Just over a week to my next birthday, when I make half a century plus 10%, and I was talking with my brother about what I would do to celebrate. I couldn’t give a good answer as I haven’t really decided. It is on a Friday and it is not a day made for celebrating as I am up around 6 the next day to work 5 hours starting at 8.
I was out on my bike later in the day and it got me thinking whether I had received many better birthday presents. It is not an extensively researched list, I have forgotten many birthdays and their presents so apologies to friends and family if you bought me the best ever present and I have forgotten it, but certainly in the recent past I cannot think of any that are better than a bike in the constant positive benefit it has brought to my life.
Before I lived in a more solidly Khmer area. To travel around I would hop on the back of a motto* and pay to go where I wanted. My most frequent journey was to work for which I paid $2 and led, I have been told, to my nickname in the alley where I lived ‘bi dollars’ – $2 in Khmer. They might have carried on taking the piss out of me as $2 after I got the bike but I do not know!
4th March 2017, a few days before the actual day, and we went to a bike street in Phnom Penh to look for a bike. One street with shop after shop selling bikes and little else.
I was looking for a street bike, nothing fancy, preferably white with black trim. One was found but the saddle was too low so an extension was added and the same happened with the handle-bars. A quick test ride and the bike was bought and given to me. We went off and cycled to a bar I had recently been to, to welcome back a friend just returned to Phnom Penh, but we would not normally have gone to together as it would have involved planning, getting a tuk-tuk, etc. Having a bike had already improved my life.
Subsequently I learned the joys of cycling in Phnom Penh, to work or for pleasure. When
I talk about it people ask me about the danger of the traffic in Phnom Penh. Yet, for me, it is the safest city I have cycled in. In the UK, France or Australia the traffic is all so orderly and managed that it goes so fast. As a cyclist it can be quite frightening. However the traffic here is chaos. A vehicle or motto can come at you in any direction at any time. As a result the cars, coaches and lorries drive slowly. All the road users are looking out for everyone else. It is chaos, but it is an elegant chaos.
So I started to save my $2 a journey to work – $24 a week, nearly $100 a month! I have also improved my fitness. Phnom Penh is a city you cannot walk around easily, with
relatively cheap and easy to get mottos and tuk-tuks, the lack of pavements, and the temperature hardly anyone walks anywhere. As an example, the summer before coming here I was physically active for more than an hour and a half a day whereas, even with the walking around at work, it was less than 30 minutes a day. Together with the cheap beer it resulted in my weight going from 85ish kilos to almost 100, despite my attempts at swimming. I am active for more than 70 minutes most days now and my weight, despite the cheap beer, is now reducing again.

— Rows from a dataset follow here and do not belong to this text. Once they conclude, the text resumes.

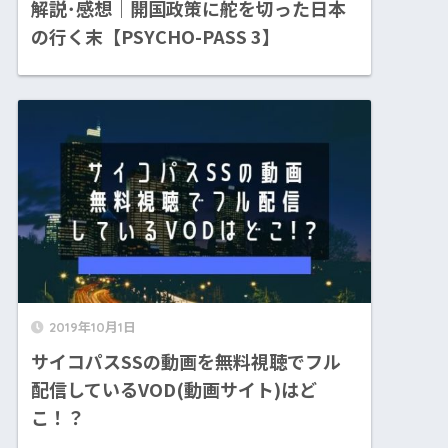
解説･感想｜開国政策に舵を切った日本
の行く末【PSYCHO-PASS 3】
2019年10月1日
サイコパスSSの動画を無料視聴でフル
配信しているVOD(動画サイト)はど
こ！？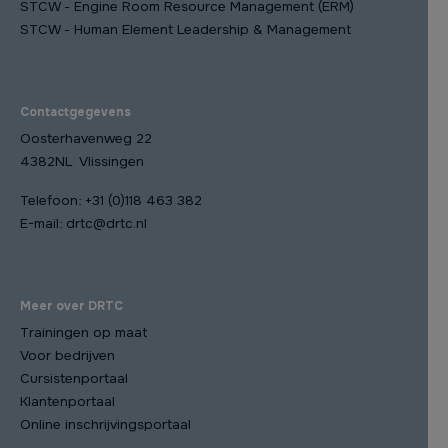
STCW - Engine Room Resource Management (ERM)
STCW - Human Element Leadership & Management
Contactgegevens
Oosterhavenweg 22
4382NL Vlissingen
Telefoon:
+31 (0)118 463 382
E-mail:
drtc@drtc.nl
Meer over DRTC
Trainingen op maat
Voor bedrijven
Cursistenportaal
Klantenportaal
Online inschrijvingsportaal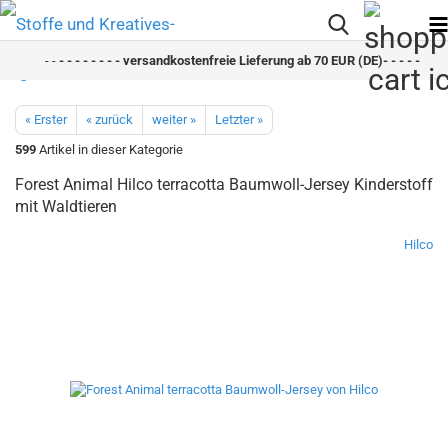
- -
- - - - - - - - versandkostenfreie Lieferung ab 70 EUR (DE)- - - - - - - - 
« Erster
« zurück
weiter »
Letzter »
599
Artikel in dieser Kategorie
Forest Animal Hilco terracotta Baumwoll-Jersey Kinderstoff
mit Waldtieren
Hilco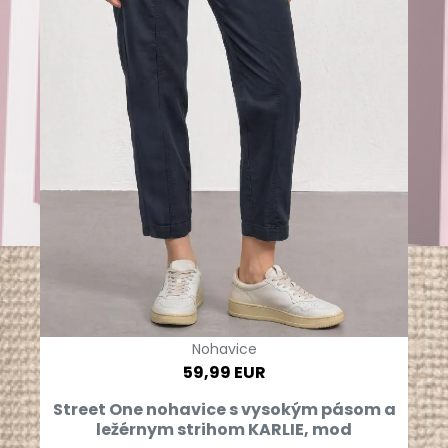
Nohavice
59,99 EUR
Street One nohavice s vysokým pásom a
ležérnym strihom KARLIE, mod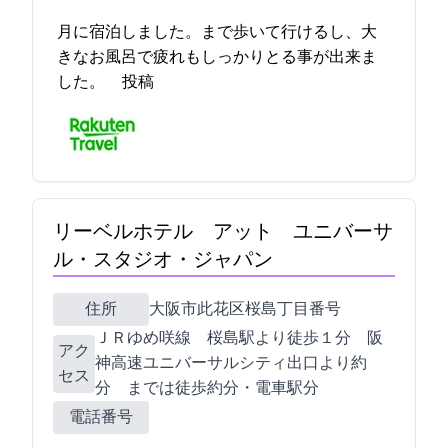
4月に宿泊しました。USJまで歩いて行けるし、大
きなお風呂で疲れもしっかりとる事が出来ま
した。 2023-04-29 21:58:26投稿
リーベルホテル アット ユニバーサ
ル・スタジオ・ジャパン
住所
大阪市此花区桜島1丁目1番35号
ＪＲゆめ咲線 桜島駅より徒歩１分 阪
アク
神高速ユニバーサルシティ出口より約5
セス
分 USJまでは徒歩約13分・電車1駅1分
電話番号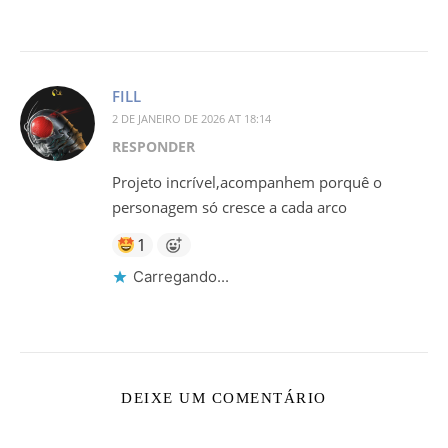
FILL
2 DE JANEIRO DE 2026 AT 18:14
RESPONDER
Projeto incrível,acompanhem porquê o
personagem só cresce a cada arco
1
Carregando...
DEIXE UM COMENTÁRIO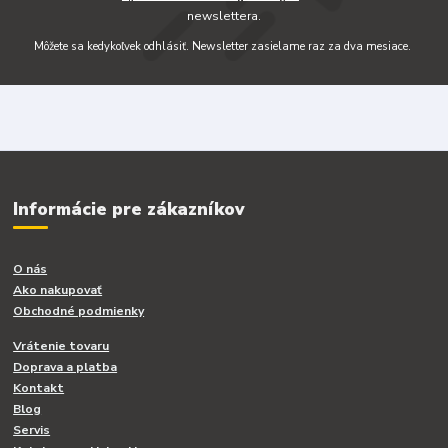
newslettera.
Môžete sa kedykoľvek odhlásiť. Newsletter zasielame raz za dva mesiace.
Informácie pre zákazníkov
O nás
Ako nakupovať
Obchodné podmienky
Vrátenie tovaru
Doprava a platba
Kontakt
Blog
Servis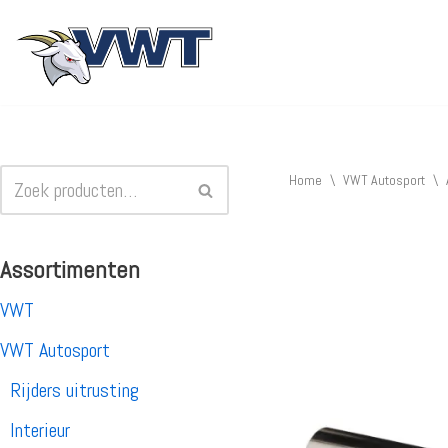
Ga
naar
de
inhoud
Home
\
VWT Autosport
\
Assortimenten
VWT
VWT Autosport
Rijders uitrusting
Interieur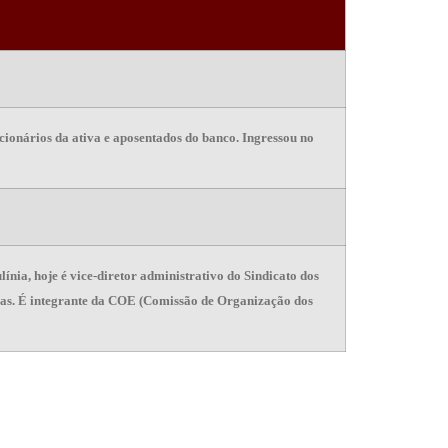
cionários da ativa e aposentados do banco. Ingressou no
ínia, hoje é vice-diretor administrativo do Sindicato dos
as. É integrante da COE (Comissão de Organização dos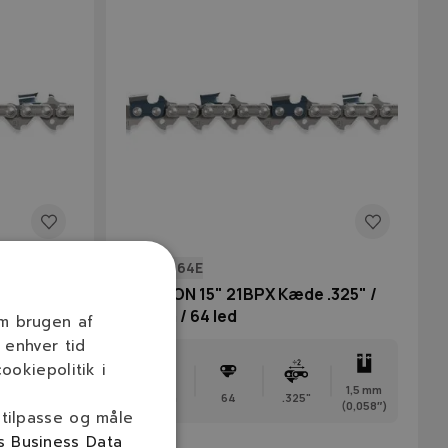
21BPX064E
.325" /
OREGON 15" 21BPX Kæde .325" /
1,5 mm / 64 led
om brugen af
 enhver tid
ookiepolitik i
1,5 mm
1,5 mm
38 cm
64
.325"
(0,058″)
(0,058″)
 tilpasse og måle
s Business Data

On a bike you can see things you do not see in a tuk-tuk, especially the new Indian ones or even on the back of a motto. I have witnessed more about daily life in Phnom Penh from my saddle than I would have otherwise.

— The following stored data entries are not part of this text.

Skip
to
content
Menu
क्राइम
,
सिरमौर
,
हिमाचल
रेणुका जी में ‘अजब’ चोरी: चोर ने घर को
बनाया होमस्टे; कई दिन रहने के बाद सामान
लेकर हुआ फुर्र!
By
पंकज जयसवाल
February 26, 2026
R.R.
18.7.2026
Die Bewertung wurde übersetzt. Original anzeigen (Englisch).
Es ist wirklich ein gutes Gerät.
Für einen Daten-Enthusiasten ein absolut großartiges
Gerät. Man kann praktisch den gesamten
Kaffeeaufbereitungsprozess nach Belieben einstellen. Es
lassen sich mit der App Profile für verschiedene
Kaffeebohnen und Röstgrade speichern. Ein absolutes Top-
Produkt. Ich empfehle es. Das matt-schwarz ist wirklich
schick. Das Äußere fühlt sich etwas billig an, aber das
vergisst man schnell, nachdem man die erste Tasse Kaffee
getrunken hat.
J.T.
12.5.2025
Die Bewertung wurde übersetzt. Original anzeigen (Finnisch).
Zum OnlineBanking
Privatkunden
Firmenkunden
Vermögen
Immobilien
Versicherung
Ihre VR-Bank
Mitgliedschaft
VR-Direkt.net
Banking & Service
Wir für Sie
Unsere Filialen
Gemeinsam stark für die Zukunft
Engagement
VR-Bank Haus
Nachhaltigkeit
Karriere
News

Not everything is perfect. In the rainy season I would get a mud trail up my back and had
to fit mudguards which detracted from the clean, lean, lines of the machine. Too many people I know have had their bikes stolen so it is necessary to lock it up and keep it visible. Some places where people park their mottos, which have security watching over them, will not accept bikes as they are not thought to be serious. I have always lived on the 2nd floor so it is either a case of paying a few dollars a week for parking or carrying it upstairs, however, as a friend commented, it is useful upper-body exercise too! Finally, the way I ride puts pressure on the brakes and handle-bars. The later had recently become lose but a nearby garage tightened them up for free. More worryingly I seem to get through a set of brake-blocks a month. I accelerate fast from junctions, to get through them quickly before I can get hit by something coming from another direction, which also calls for sharp breaking. This wears the brakes. And this has been costing me around $6 a month for new brakes. This week they had got bad again and I had to use my feet to stop a couple of times so, on my day off, back to bike street for new
brakes. These cost $10 and I was assured they were better than the cheap brakes I had before.
So, despite the caveats mentioned in the last paragraph, I still value the bike for the freedom it has bought me to go where I want, when I want. My main regret is that I have not used it to visit places further away in Phnom Penh. It has extended the area of places I regularly go, but I have not managed to do things like join Phnom Penh Easy Riders for a visit out of the city, or the Hash on one of their rides. So I’m richer, fitter and have witnessed more of life in Phnom Penh than I otherwise would have. All from the saddle of ‘My White Bicycle.’